Nothing. The correct answer is nothing.

What Your Book Cover Needs to Do


Aside from just being goddamn awesome.
Good book covers convey what will be found in the following pages. They provide an eye-catching, engaging image that meets a certain, professional standard. They put the title, as well as the author's name, front and center. Most importantly, a cover design can be reduced to one-square inch of space as it will be on a website without losing clarity. A cover that's simply too busy, and which has too many elements, may be overlooked as messy or boring by readers who are in a hurry to get their next story fix.
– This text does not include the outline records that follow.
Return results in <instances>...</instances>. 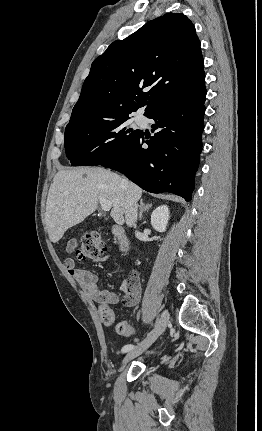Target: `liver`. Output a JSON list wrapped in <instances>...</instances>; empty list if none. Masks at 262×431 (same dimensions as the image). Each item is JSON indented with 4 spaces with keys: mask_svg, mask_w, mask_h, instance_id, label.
I'll return each mask as SVG.
<instances>
[{
    "mask_svg": "<svg viewBox=\"0 0 262 431\" xmlns=\"http://www.w3.org/2000/svg\"><path fill=\"white\" fill-rule=\"evenodd\" d=\"M142 189L120 175L101 167L60 170L50 186L45 213L49 239L57 243L72 226L92 214L100 198L112 203L111 217L124 222V208L129 197L136 201Z\"/></svg>",
    "mask_w": 262,
    "mask_h": 431,
    "instance_id": "6515ba94",
    "label": "liver"
}]
</instances>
Humans are visual creatures, and it's ironic that in order to sell a book it requires a cover that arrests the wandering attention long enough to make someone pick the book up and take a closer look. As consumers we also tend to associate sleek, engaging covers with professionalism. We know consciously that a terrible story might have a really pretty cover, but it's not something we think about. On the other hand we might admit that a poorly made cover might have an amazing story underneath it, but we rarely check to make sure. Much like people, we often associate a pretty face with a story we really want to be told.